Before the advent of computer games, we British kept ourselves amused with more home-spun hobbies, sports and pastimes – many of which centred around the local pub. Peter d’Aguilar investigates an easy to learn, entertaining game, involving cue action, strategy, mathematics, balls and pegs... called bar billiards
Another fading pub staple is bar billiards. While cue sports such as snooker and pool became popular in the nineteenth century and traditional three-ball billiards much earlier, bar billiards only surfaced in England in the 1930s. Originally a Russian game, bar billiards came to these shores via France and Belgium. As with all cue sports, it involves striking a ball, originally made out of ivory but nowadays from a combination of resin and plastic, with a long thin tapering stick fashioned from ash or maple called a cue. Unlike its older relatives, bar billiards involves scoring points by potting balls into holes on the playing surface of the table, rather than into pockets around the periphery.

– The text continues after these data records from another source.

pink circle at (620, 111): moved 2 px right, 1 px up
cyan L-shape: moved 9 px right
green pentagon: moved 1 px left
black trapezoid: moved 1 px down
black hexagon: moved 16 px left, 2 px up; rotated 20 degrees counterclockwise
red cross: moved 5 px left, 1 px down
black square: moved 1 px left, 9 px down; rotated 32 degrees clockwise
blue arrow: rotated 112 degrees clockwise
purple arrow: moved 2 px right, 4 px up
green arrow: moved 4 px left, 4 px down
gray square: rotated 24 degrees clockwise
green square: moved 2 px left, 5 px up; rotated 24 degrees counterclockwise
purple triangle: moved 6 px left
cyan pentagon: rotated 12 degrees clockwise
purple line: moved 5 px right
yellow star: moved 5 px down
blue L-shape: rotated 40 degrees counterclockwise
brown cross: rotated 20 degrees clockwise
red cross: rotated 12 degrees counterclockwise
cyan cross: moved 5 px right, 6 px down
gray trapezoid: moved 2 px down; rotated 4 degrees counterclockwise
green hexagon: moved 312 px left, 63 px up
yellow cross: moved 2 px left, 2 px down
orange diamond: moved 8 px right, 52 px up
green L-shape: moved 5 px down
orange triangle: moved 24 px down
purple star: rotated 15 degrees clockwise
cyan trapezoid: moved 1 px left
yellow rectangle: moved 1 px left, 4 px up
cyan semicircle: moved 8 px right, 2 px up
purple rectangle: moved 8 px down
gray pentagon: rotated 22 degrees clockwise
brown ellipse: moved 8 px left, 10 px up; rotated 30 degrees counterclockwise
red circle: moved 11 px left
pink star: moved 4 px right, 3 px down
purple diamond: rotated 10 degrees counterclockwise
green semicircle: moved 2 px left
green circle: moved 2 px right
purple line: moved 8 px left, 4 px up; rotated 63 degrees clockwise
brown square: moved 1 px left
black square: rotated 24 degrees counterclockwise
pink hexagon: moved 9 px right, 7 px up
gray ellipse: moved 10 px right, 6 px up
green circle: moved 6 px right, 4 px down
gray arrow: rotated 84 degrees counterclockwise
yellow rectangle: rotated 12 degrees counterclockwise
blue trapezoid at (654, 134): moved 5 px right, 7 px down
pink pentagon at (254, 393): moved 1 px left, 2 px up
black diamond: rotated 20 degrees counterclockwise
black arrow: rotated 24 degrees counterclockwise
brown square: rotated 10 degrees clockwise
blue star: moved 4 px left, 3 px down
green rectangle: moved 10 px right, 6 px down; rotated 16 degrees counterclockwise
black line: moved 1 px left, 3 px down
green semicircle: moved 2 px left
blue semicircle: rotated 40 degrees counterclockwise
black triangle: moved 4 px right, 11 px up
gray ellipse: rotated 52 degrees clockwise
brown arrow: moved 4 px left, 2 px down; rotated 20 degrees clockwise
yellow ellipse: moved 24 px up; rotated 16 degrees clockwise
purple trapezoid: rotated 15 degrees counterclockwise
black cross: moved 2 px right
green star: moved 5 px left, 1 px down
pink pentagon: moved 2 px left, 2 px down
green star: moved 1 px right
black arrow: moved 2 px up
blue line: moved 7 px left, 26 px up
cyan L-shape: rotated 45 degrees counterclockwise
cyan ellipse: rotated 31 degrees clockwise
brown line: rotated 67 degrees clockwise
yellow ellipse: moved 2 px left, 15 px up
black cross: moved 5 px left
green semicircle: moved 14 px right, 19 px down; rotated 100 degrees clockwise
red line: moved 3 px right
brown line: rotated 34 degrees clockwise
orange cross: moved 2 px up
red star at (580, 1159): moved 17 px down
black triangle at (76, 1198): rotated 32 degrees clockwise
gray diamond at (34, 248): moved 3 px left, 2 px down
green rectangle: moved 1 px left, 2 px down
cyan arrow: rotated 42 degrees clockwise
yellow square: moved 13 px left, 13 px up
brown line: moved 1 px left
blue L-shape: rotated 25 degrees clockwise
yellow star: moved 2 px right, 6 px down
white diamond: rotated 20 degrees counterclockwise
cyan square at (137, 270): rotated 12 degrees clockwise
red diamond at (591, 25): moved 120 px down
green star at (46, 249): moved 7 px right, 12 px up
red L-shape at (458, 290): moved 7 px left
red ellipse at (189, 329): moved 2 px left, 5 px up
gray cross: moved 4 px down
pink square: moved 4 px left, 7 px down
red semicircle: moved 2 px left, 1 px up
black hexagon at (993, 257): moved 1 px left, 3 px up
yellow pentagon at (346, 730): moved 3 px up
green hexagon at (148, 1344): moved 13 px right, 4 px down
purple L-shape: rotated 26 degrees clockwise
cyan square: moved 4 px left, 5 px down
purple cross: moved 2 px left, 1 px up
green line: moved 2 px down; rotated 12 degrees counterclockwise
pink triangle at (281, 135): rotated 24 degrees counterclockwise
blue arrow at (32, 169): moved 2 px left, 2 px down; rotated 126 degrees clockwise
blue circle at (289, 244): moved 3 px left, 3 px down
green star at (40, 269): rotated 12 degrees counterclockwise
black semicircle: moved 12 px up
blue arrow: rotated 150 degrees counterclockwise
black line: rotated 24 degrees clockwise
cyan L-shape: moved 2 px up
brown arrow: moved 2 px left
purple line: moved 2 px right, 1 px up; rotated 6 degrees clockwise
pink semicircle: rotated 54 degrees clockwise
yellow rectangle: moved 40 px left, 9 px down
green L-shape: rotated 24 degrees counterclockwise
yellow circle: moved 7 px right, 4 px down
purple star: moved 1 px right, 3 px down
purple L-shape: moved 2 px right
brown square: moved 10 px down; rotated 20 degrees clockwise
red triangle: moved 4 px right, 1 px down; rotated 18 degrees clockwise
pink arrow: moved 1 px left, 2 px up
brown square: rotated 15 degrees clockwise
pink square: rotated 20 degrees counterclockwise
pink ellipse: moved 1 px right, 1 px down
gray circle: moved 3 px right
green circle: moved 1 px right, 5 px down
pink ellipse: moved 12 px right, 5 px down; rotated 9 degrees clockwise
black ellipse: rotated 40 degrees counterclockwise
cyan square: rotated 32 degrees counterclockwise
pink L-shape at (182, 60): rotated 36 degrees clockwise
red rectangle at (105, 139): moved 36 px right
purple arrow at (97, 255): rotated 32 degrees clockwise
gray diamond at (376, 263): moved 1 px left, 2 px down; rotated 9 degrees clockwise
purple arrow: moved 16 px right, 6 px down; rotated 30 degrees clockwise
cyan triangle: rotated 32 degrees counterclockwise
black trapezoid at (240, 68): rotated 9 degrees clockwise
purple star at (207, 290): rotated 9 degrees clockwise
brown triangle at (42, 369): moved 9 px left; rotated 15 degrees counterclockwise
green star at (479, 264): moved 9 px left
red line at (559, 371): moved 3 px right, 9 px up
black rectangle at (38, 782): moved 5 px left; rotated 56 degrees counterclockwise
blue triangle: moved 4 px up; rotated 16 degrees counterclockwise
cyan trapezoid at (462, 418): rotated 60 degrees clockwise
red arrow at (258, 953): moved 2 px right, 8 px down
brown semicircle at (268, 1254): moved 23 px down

All shots are played from the front end of the table, towards the nine holes on the playing surface, each of which are assigned various point values ranging from 10 to 200. There are seven white balls and one red ball. Potting a white ball scores points as marked on the table, potting the red ball scores double. Three mushroom-shaped pegs are positioned on the playing surface. If these are knocked over, the player loses points. Each game is timed to last for 15 to 20 minutes after which a bar drops to prevent potted balls being returned to play. Once the remaining balls are potted the game is over and the winner is the player with the most points.
As the game is only played from one end of the table, a bar billiards table requires far less space than a traditional pool table.
Competitive bar billiards leagues exist in Sussex and the world championship takes place each November on the island of Jersey. Male players from Sussex have claimed the title ten times since its’ inception in 1981.